Resolving Two Distinct Thermal X-ray Components in A compound Solar Flare

TL;DR

This study presents a detailed analysis of a long-duration solar flare revealing two distinct thermal X-ray components, with superhot plasma located above hot flare loops, providing new insights into flare heating mechanisms.

Contribution

It offers the first stereoscopic observation confirming the coexistence and spatial separation of superhot and hot X-ray emitting plasmas in a solar flare.

Findings

Superhot plasma (~30 MK) is located above hot plasma (~12 MK) in the flare.

Two flare loop systems are associated with different CME speeds.
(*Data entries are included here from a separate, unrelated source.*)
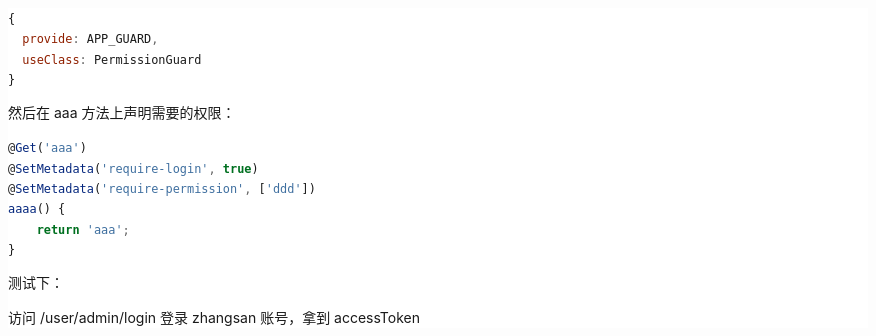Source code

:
 ```javascript
{
  provide: APP_GUARD,
  useClass: PermissionGuard
}  
```
然后在 aaa 方法上声明需要的权限：

```javascript
@Get('aaa')
@SetMetadata('require-login', true)
@SetMetadata('require-permission', ['ddd'])
aaaa() {
    return 'aaa';
}
```
测试下：

访问 /user/admin/login 登录 zhangsan 账号，拿到 accessToken
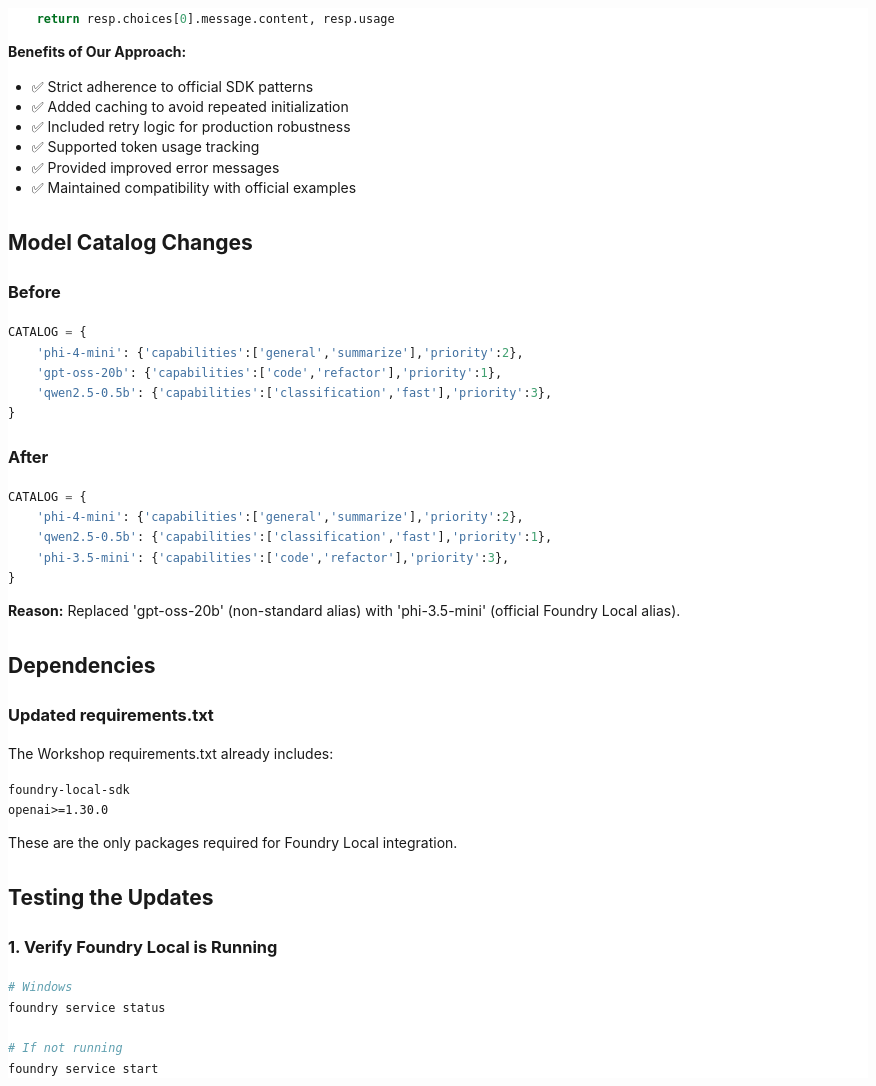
 ```python
    return resp.choices[0].message.content, resp.usage
```

**Benefits of Our Approach:**
- ✅ Strict adherence to official SDK patterns
- ✅ Added caching to avoid repeated initialization
- ✅ Included retry logic for production robustness
- ✅ Supported token usage tracking
- ✅ Provided improved error messages
- ✅ Maintained compatibility with official examples

## Model Catalog Changes

### Before
```python
CATALOG = {
    'phi-4-mini': {'capabilities':['general','summarize'],'priority':2},
    'gpt-oss-20b': {'capabilities':['code','refactor'],'priority':1},
    'qwen2.5-0.5b': {'capabilities':['classification','fast'],'priority':3},
}
```

### After
```python
CATALOG = {
    'phi-4-mini': {'capabilities':['general','summarize'],'priority':2},
    'qwen2.5-0.5b': {'capabilities':['classification','fast'],'priority':1},
    'phi-3.5-mini': {'capabilities':['code','refactor'],'priority':3},
}
```

**Reason:** Replaced 'gpt-oss-20b' (non-standard alias) with 'phi-3.5-mini' (official Foundry Local alias).

## Dependencies

### Updated requirements.txt

The Workshop requirements.txt already includes:
```
foundry-local-sdk
openai>=1.30.0
```

These are the only packages required for Foundry Local integration.

## Testing the Updates

### 1. Verify Foundry Local is Running

```bash
# Windows
foundry service status

# If not running
foundry service start
```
The superhot source is positioned above the hot source, confirmed by multiple viewing angles.

Abstract

X-ray emission provides the most direct diagnostics of the energy-release process in solar flares. Occasionally, a superhot X-ray source is found to be above hot flare loops of ~10 MK temperature. While the origin of the superhot plasma is still elusive, it has conjured up an intriguing image of in-situ plasma heating near the reconnection site high above the flare loops, in contrast to the conventional picture of chromospheric evaporation. Here we investigate an extremely long-duration solar flare, in which EUV images show two distinct flare loop systems that appear successively along a Gamma-shaped polarity inversion line (PIL). When both flare loop systems are present, the HXR spectrum is found to be well fitted by combining a hot component (Te ~12 MK) and a superhot component (Te ~30 MK). Associated with a fast CME, the superhot X-ray source is located at top of the flare arcade that appears earlier, straddling and extending along the long "arm" of the Gamma-shaped PIL. Associated with a slow CME, the hot X-ray source is located at the top of the flare arcade that appears later and sits astride the short "arm" of the Gamma-shaped PIL. Aided by observations from a different viewing angle, we are able to verify that the superhot X-ray source is above the hot one in projection, but the two sources belong to different flare loop systems. Thus, this case study provides a stereoscopic observation explaining the co-existence of superhot and hot X-ray emitting plasmas in solar flares.